Présentation de l'exercice -> Extrayez, sans rien y changer, les lignes situées entre celle qui contient « los más pequeños desarrollan habilidades de » et celle qui contient « ampliando las posibilidades », ces deux lignes comprises.

Entrées de données enregistrées
<<<<

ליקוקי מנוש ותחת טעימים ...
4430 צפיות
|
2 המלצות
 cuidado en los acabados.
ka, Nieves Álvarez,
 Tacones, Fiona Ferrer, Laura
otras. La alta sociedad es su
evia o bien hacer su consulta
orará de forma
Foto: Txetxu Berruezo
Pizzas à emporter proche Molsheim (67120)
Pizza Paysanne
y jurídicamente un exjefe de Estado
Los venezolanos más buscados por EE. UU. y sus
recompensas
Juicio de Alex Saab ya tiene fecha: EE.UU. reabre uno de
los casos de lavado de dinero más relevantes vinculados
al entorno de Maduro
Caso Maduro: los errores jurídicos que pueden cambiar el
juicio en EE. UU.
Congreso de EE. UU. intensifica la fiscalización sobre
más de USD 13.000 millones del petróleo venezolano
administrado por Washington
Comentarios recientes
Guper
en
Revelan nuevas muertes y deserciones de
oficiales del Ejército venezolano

>>>>
<<<<

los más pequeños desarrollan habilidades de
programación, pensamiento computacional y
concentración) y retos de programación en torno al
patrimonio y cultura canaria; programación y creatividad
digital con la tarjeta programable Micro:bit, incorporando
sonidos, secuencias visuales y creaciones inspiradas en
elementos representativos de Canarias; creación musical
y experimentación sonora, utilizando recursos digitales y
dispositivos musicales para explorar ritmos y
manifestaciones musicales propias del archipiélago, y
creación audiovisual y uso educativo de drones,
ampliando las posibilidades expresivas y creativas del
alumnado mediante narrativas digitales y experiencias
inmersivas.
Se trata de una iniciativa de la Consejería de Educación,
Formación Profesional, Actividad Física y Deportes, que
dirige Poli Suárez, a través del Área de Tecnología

>>>>

Corrigé ->
los más pequeños desarrollan habilidades de
programación, pensamiento computacional y
concentración) y retos de programación en torno al
patrimonio y cultura canaria; programación y creatividad
digital con la tarjeta programable Micro:bit, incorporando
sonidos, secuencias visuales y creaciones inspiradas en
elementos representativos de Canarias; creación musical
y experimentación sonora, utilizando recursos digitales y
dispositivos musicales para explorar ritmos y
manifestaciones musicales propias del archipiélago, y
creación audiovisual y uso educativo de drones,
ampliando las posibilidades expresivas y creativas del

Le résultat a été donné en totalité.